La nouvelle se répand comme un fleuve en furie à travers l’Amérique. On vient de découvrir de l’or en plein territoire indien au cœur des Black Hills, Paha Sapa « au cœur de tout ce qui est ». Dans ce pays en crise depuis l’effondrement boursier de 1873, c’est une opportunité que les milieux d’affaires ne souhaitent pas laisser échapper. C’est le début de notre histoire, la première pierre des conséquences qui trouveront leur achèvement 14 ans plus tard, en 1890, avec le massacre de Wounded Knee par le septième de cavalerie. La collection La véritable histoire du Far -West se concentre sur la bataille de Little Big Horn. Comment une défaite d’un général présumant de ses forces en divisant son armée en trois colonnes crée sa perte.

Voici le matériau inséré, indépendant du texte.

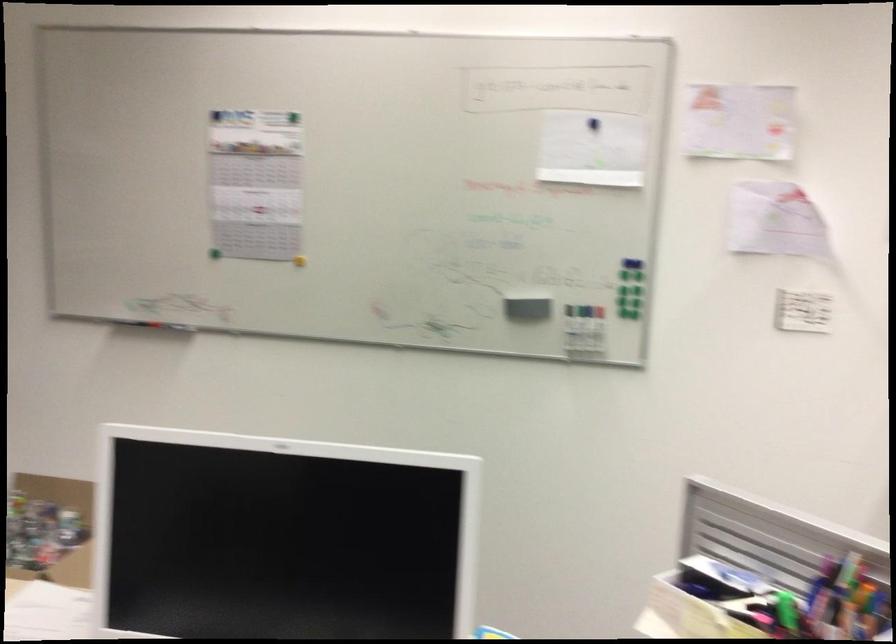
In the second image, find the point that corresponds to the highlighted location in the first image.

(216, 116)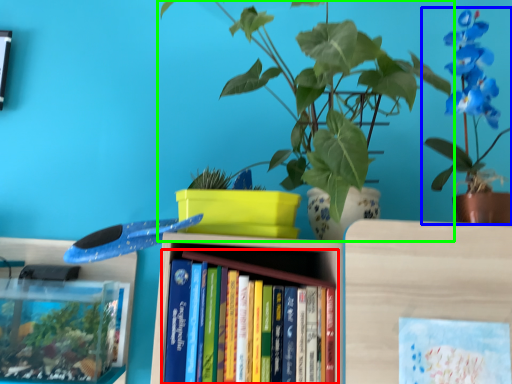
Question: Based on their relative distances, which object is farther from book (highlighted by a red box)? Choose from houseplant (highlighted by a blue box) and houseplant (highlighted by a green box).

Choices:
 (A) houseplant
 (B) houseplant

Answer: (A)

C’est la figure du général Custer qui deviendra martyr. Ce sont ces heures décisives que développent de façon précise et empreinte de tragédie les deux scénaristes Luca Blengino et David Goy. Sous le regard du conseiller historique Farid Ameur, ils réussissent, comme dans toute cette collection, le tour de force d’allier l’histoire, l’aventure, l’épique et ici la tragédie antique. Custer, Sitting Bull, et Crazy Horse sont trois figures indissociables que les dieux n’auraient pas reniées. Custer est peut-être en quête d’une renommée qu’il a perdue, souhaitant retrouver la gloire perdue. Sitting Bull dévoile une stratégie que cette Amérique arrogante n’imaginait pas. Crazy Horse, « ses chevaux ont le feu sacré » en lakota, meurt tragiquement assassiné en septembre 1877.

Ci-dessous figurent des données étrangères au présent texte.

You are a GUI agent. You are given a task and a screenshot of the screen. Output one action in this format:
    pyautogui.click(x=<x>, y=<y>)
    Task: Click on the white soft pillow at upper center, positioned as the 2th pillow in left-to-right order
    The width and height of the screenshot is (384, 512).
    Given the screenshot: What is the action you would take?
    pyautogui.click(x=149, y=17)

Ils réussissent le tour de force, Vercingétorix amérindiens, d’unir les tribus dans une alliance sacrée. D’un côté l’argent et le pouvoir, de l’autre le sacré et le magique, le respect de la nature. Les Black Hills Paha Sapa « au cœur de tout ce qui est » est un lieu sacré. Il faut imaginer la destruction du tombeau du Christ, de Notre-Dame, de tous lieux sacrés. L’histoire retiendra pendant longtemps le sacrifice d’un homme pour la gloire de son pays. Custer aura gagné son panthéon en mourant. Aujourd’hui, l’imprudence, la fougue, sont pointées du doigt par les historiens. L’album s’achève avec cette phrase de Sitting Bull « leur réaction ne tardera pas et sera impitoyable. Nous devons être prêts ». Ce dernier s’enfuira au Canada, alors que les tribus regagneront leurs réserves.

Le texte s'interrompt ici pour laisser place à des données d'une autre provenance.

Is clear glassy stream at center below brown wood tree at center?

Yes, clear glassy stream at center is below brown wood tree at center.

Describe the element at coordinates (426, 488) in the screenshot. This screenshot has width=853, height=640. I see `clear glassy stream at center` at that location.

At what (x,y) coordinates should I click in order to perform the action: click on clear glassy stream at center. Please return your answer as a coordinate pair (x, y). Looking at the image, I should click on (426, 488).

Les auteurs tracent un portrait juste de ces trois figures devenues mythiques. Antoine Giner-Belmonte déploie un dessin libre dépassant du cadre pour des grandes fresques aux couleurs jouant de l’ombre et de la lumière dans ce combat du bien et du mal. La chute de Custer dans l’esprit des représentations de l’époque, des cadres explosant cette colline où sont retranchés les hommes du septième, prend la forme d’un tableau de maitre. Souvent le dessin prend son envol sur deux pages, capte les visages et leur expression d’un drame shakespearien qui hantera le monde à jamais. Une fois de plus, la collection La véritable histoire du Far-West sait mélanger la rigueur de l’universitaire et l’imaginaire du romancier. Le lecteur trouvera à la fin de l’ouvrage un dossier complet qui lui ouvrira de nouveaux horizons.